======== Information shown

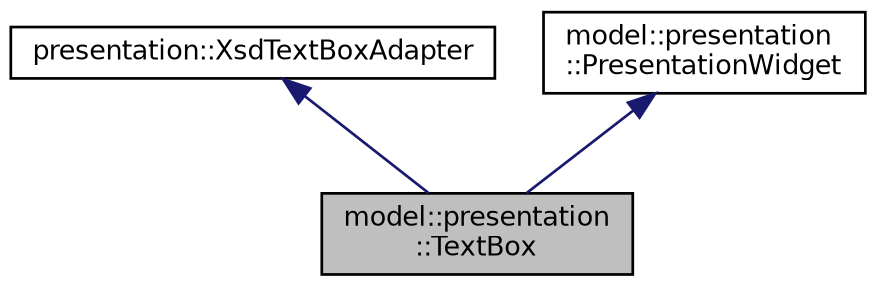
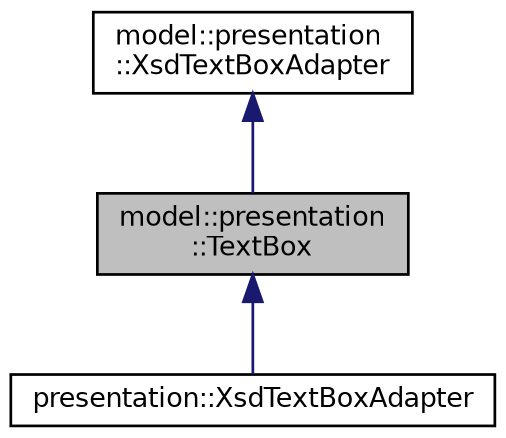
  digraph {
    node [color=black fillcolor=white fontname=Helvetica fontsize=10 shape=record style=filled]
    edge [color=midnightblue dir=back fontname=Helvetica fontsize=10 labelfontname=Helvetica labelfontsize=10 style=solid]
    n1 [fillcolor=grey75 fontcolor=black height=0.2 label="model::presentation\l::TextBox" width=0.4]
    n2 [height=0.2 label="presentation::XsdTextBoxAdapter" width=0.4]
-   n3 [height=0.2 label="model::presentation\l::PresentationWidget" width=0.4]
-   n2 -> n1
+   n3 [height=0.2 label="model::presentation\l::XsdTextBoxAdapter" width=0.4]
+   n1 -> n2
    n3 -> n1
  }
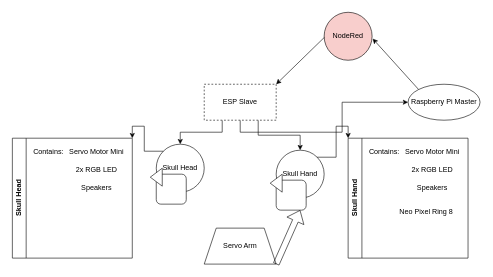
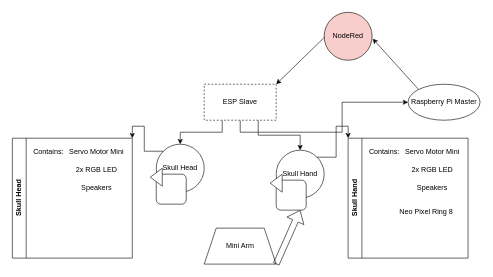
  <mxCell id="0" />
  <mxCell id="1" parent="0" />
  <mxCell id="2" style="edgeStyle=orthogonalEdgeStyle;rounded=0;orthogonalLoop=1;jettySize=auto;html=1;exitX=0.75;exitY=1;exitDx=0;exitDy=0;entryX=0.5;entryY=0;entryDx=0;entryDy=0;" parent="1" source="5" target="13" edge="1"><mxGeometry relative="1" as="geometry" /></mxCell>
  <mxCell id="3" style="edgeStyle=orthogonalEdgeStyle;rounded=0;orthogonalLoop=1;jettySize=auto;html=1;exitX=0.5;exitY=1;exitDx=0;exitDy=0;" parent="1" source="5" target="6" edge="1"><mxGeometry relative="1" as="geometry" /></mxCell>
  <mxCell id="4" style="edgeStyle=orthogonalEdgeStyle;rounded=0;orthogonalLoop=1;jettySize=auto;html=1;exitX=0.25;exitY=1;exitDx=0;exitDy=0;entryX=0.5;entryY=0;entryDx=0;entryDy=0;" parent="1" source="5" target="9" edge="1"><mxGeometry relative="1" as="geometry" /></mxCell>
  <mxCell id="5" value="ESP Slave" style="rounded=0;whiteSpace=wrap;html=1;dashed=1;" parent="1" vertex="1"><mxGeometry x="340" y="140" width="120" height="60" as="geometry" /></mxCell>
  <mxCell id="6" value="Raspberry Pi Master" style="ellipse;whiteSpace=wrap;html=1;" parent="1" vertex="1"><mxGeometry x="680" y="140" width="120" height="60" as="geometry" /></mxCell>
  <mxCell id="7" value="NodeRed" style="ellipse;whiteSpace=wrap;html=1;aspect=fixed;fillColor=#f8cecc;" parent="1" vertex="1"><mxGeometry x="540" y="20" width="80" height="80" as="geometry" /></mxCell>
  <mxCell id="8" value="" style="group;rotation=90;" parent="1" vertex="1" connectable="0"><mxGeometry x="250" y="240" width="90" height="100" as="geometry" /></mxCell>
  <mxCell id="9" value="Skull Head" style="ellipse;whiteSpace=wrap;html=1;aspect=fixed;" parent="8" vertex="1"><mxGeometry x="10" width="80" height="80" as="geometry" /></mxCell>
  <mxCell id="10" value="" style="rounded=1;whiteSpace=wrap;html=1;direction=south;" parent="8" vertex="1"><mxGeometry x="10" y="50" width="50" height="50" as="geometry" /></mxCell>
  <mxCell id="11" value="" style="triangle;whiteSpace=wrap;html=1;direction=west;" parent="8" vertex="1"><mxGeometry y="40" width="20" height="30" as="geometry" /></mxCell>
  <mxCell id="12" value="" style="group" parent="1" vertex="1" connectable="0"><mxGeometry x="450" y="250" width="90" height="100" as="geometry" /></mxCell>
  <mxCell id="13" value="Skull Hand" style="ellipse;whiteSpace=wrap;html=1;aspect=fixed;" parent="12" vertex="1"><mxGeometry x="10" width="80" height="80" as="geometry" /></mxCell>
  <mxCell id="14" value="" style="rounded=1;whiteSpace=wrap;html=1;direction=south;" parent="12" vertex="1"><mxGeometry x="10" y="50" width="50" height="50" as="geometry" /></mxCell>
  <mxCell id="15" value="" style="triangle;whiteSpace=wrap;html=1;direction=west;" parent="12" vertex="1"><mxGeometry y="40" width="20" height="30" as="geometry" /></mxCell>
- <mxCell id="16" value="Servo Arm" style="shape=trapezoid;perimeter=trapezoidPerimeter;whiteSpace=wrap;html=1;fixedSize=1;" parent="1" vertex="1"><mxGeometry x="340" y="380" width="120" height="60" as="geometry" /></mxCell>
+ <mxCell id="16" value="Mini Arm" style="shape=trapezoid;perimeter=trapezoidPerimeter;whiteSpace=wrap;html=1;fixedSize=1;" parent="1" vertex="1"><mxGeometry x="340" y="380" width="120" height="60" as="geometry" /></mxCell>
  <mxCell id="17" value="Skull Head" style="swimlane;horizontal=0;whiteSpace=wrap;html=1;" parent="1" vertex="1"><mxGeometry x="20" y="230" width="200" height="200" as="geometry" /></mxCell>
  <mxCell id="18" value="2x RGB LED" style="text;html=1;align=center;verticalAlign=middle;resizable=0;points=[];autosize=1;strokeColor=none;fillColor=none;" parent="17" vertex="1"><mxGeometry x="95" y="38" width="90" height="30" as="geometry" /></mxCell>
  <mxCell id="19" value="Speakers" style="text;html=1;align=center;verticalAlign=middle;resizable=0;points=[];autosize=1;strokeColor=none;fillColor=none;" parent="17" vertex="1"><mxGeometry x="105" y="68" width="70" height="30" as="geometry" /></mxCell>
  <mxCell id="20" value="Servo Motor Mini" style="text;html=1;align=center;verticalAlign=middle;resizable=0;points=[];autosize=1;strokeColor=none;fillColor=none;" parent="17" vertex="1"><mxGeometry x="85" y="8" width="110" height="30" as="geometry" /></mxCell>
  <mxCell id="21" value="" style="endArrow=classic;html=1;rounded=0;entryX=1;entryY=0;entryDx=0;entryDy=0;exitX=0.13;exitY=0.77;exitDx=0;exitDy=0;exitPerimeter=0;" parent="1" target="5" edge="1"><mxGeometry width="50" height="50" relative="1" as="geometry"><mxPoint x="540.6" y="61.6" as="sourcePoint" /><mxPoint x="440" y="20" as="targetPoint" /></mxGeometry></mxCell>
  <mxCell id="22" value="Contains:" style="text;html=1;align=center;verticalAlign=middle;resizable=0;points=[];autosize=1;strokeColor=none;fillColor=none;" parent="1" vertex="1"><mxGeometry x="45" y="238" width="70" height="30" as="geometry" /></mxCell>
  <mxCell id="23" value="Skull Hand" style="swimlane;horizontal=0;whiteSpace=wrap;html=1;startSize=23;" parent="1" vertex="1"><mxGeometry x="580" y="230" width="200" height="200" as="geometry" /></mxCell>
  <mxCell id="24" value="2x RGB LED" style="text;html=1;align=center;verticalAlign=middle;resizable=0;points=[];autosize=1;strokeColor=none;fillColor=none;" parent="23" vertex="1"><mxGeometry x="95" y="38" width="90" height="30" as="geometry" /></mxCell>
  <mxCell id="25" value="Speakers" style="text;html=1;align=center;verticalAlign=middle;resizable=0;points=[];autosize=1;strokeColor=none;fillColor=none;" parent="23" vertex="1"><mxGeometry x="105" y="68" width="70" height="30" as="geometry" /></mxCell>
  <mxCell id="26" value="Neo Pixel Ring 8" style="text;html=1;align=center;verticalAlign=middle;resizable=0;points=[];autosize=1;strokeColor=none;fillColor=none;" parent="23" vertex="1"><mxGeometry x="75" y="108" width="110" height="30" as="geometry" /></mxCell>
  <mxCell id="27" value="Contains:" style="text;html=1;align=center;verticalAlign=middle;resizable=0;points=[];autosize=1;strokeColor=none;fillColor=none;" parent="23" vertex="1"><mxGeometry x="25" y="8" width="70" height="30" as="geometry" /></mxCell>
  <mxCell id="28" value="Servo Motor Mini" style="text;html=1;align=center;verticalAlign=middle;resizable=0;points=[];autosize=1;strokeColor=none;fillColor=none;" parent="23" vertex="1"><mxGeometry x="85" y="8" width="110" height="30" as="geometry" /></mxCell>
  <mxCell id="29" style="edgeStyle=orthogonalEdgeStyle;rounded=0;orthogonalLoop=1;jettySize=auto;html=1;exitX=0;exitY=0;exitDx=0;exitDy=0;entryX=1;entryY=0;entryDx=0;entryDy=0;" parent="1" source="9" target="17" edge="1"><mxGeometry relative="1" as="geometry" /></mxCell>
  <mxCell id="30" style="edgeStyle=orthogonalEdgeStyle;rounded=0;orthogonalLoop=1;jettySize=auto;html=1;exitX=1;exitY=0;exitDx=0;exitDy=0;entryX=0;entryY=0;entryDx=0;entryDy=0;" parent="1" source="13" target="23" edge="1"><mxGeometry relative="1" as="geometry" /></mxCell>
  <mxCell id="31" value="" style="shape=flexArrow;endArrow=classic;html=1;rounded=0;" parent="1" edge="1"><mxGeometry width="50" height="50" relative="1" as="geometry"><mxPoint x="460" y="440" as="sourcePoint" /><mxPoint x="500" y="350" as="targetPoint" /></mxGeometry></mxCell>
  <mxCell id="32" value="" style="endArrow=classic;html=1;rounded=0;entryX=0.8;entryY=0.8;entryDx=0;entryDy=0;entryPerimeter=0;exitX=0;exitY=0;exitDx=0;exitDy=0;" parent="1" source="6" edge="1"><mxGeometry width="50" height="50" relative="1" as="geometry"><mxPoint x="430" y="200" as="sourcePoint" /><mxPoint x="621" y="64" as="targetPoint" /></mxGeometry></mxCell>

================

* _Problem requirements_
Gather every line of the material above that contains the string "Servo". Copy each one out in full.

* _Result of this task_
- <mxCell id="16" value="Servo Arm" style="shape=trapezoid;perimeter=trapezoidPerimeter;whiteSpace=wrap;html=1;fixedSize=1;" parent="1" vertex="1"><mxGeometry x="340" y="380" width="120" height="60" as="geometry" /></mxCell>
  <mxCell id="20" value="Servo Motor Mini" style="text;html=1;align=center;verticalAlign=middle;resizable=0;points=[];autosize=1;strokeColor=none;fillColor=none;" parent="17" vertex="1"><mxGeometry x="85" y="8" width="110" height="30" as="geometry" /></mxCell>
  <mxCell id="28" value="Servo Motor Mini" style="text;html=1;align=center;verticalAlign=middle;resizable=0;points=[];autosize=1;strokeColor=none;fillColor=none;" parent="23" vertex="1"><mxGeometry x="85" y="8" width="110" height="30" as="geometry" /></mxCell>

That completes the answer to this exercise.